TASK DESCRIPTION
Could you find each line of the data below that contains the word "Latest" and copy those lines?

(Collected data)
»»

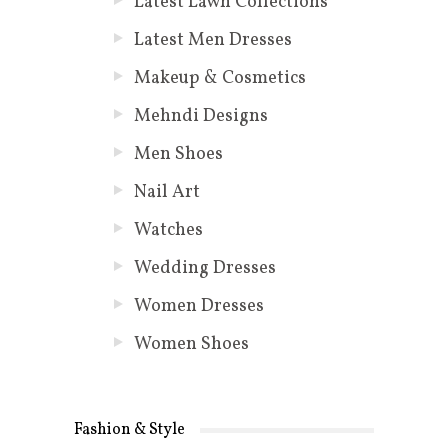
Latest Lawn Collections
Latest Men Dresses
Makeup & Cosmetics
Mehndi Designs
Men Shoes
Nail Art
Watches
Wedding Dresses
Women Dresses
Women Shoes
Fashion & Style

««

WRITTEN REPLY
Latest Lawn Collections
Latest Men Dresses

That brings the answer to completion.